Like thousands of other small mountain communities in Colorado, Ouray started out as a mining town when gold and silver were discovered in 1875. Unlike others though, because of the majesty of the surrounding mountains, the cascading waterfalls and the natural hot springs, visitors flocked to Ouray as much for its beauty as the miners did for the riches they hoped they would find.

Prior to the discovery of precious minerals and the influx of miners, for centuries the Tabeguache Ute Indians migrated to this idyllic setting during the warm months, hunting the abundant game and soaking in the magical hot springs water.
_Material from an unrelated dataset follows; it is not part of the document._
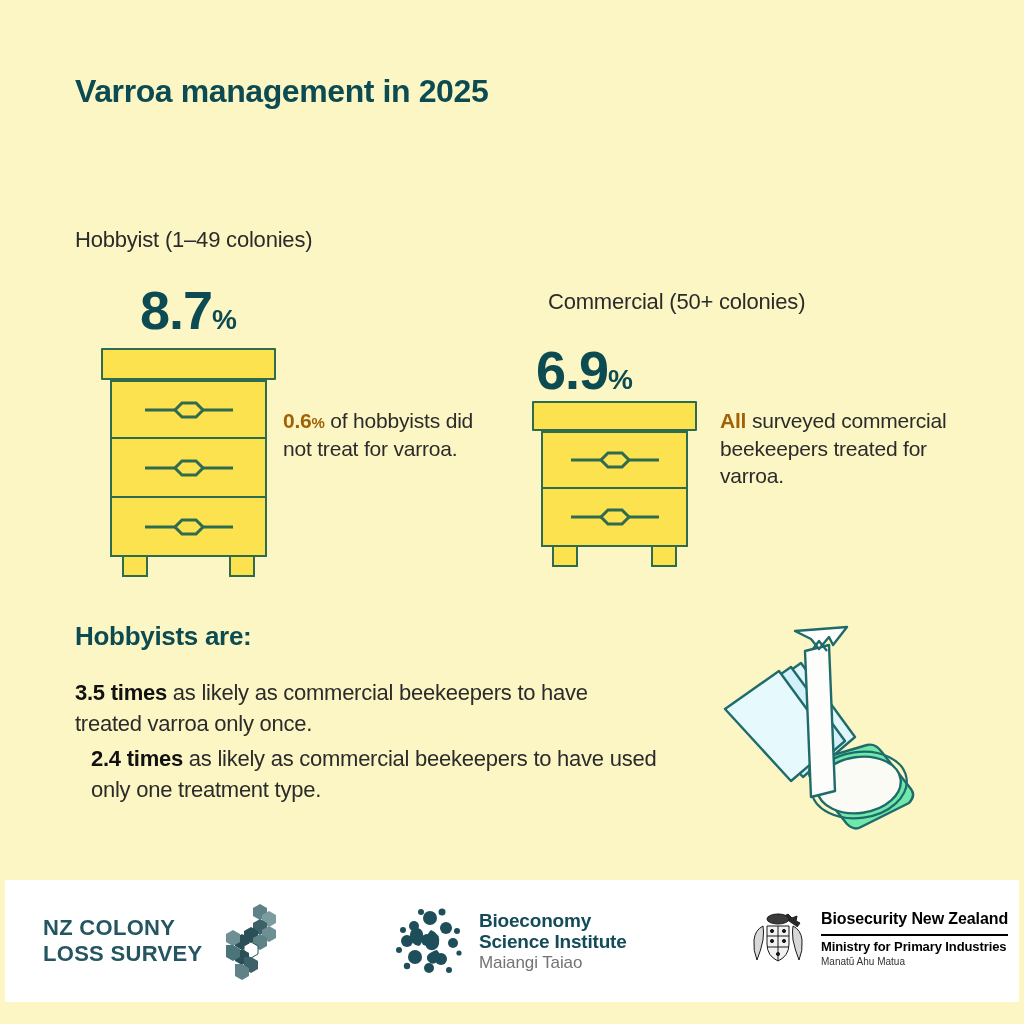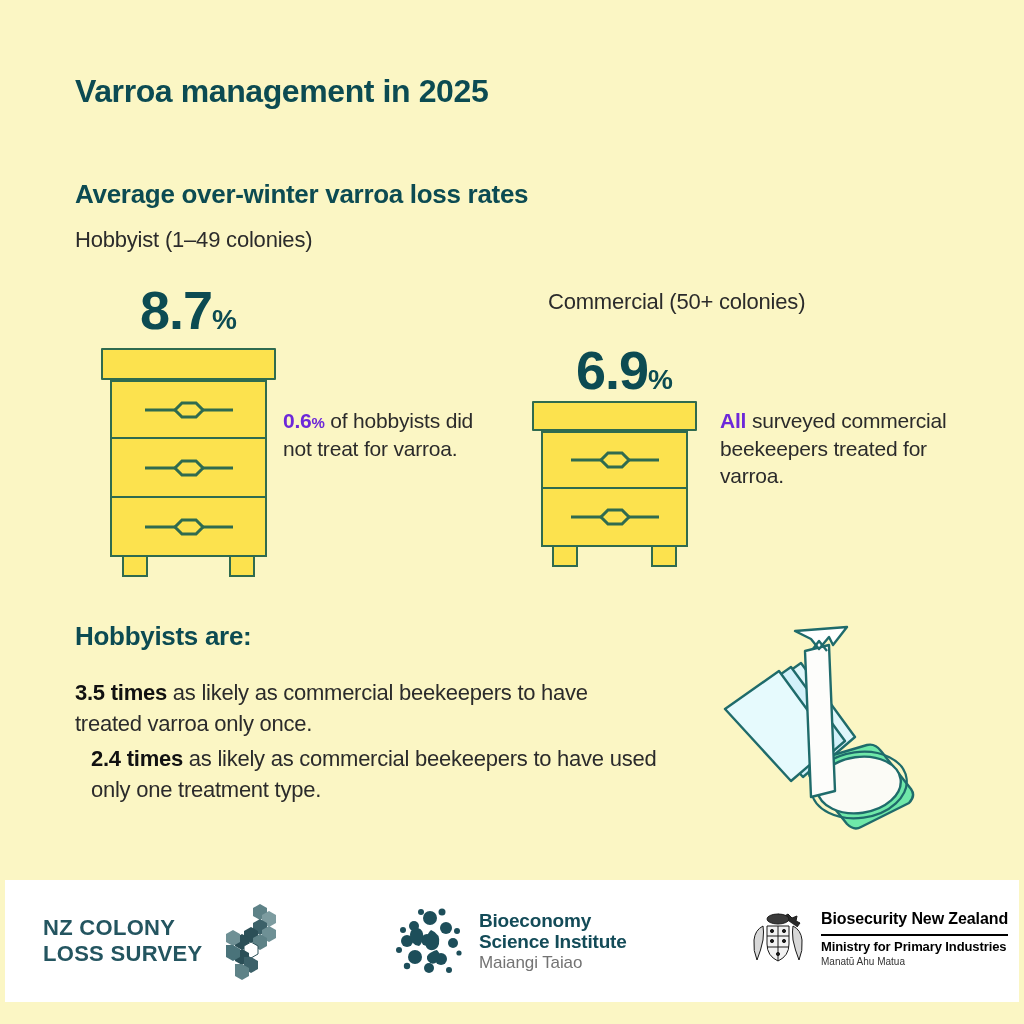"Average over-winter varroa loss rates" div.section-head { html: <div>Average over-winter varroa loss rates</div> -> none }
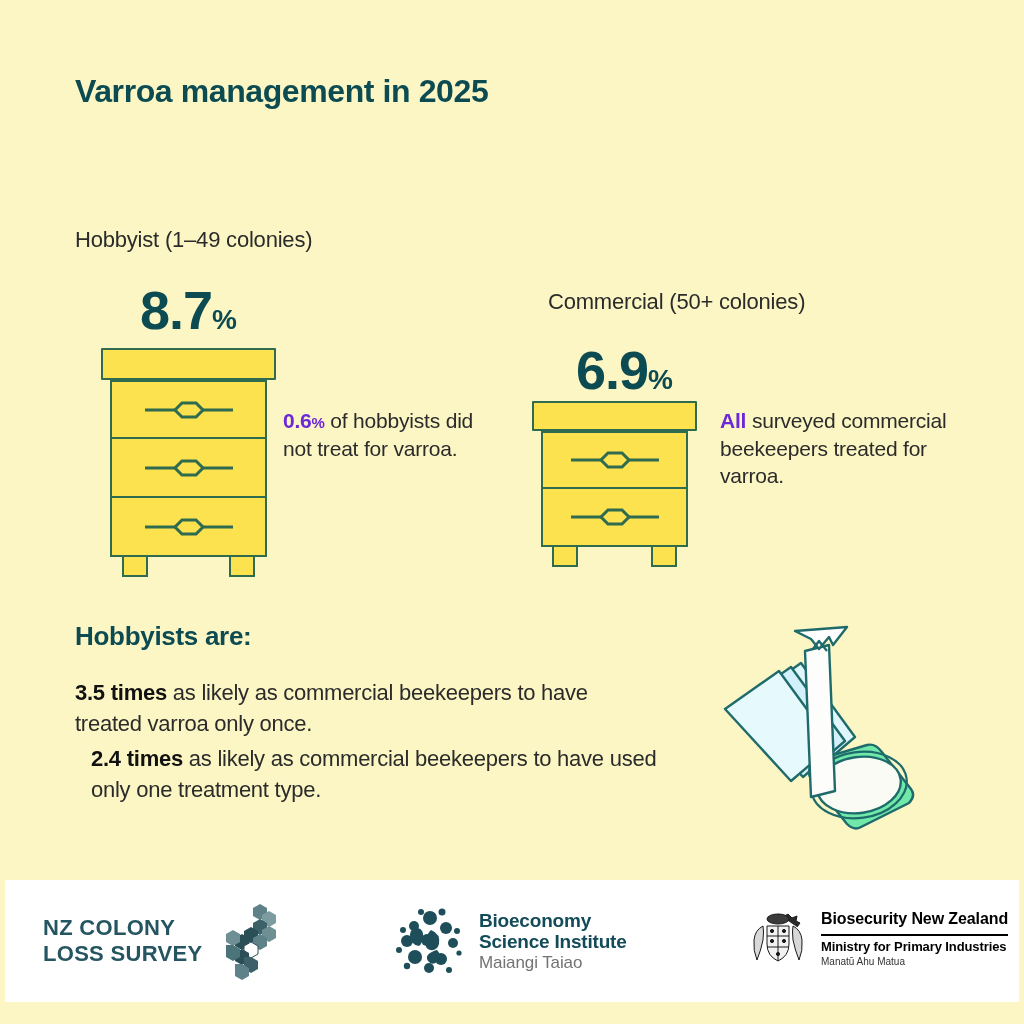"6.9%" .pct-comm { left: 571px -> 531px }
They worshiped this spectacular valley, referring to it as their sacred place. Little is left of their visits, only the name, Ouray in honor of their famous chief who was instrumental in keeping peace between the Ute Indians and the many settlers.

Once the City of Ouray was founded, the town soon had more horses, mules, and burros than people as the feverish activity of searching for gold, silver and other metals flourished. Within four years of its founding, the area around Ouray had over 30 active mines. Along with the extraction of the metals, developed a booming support industry to supply the operations' needs.

Buildings of all sorts sprang up on what was to become Main Street, many of which are still occupied. From the restored Beaumont Hotel (built 1886) and St. Elmo Hotel (1898), to the unrestored Livery Barn (1883) or the Western Hotel (1881), Ouray presents an abundance of old Victorian architecture to fascinate one's fertile imagination. On the side streets, classic examples of Victorian homes abound, most of them in beautifully-restored condition. In 1983, the City of Ouray was honored to be named as a National Historic District by both the Colorado and National Historic Authorities.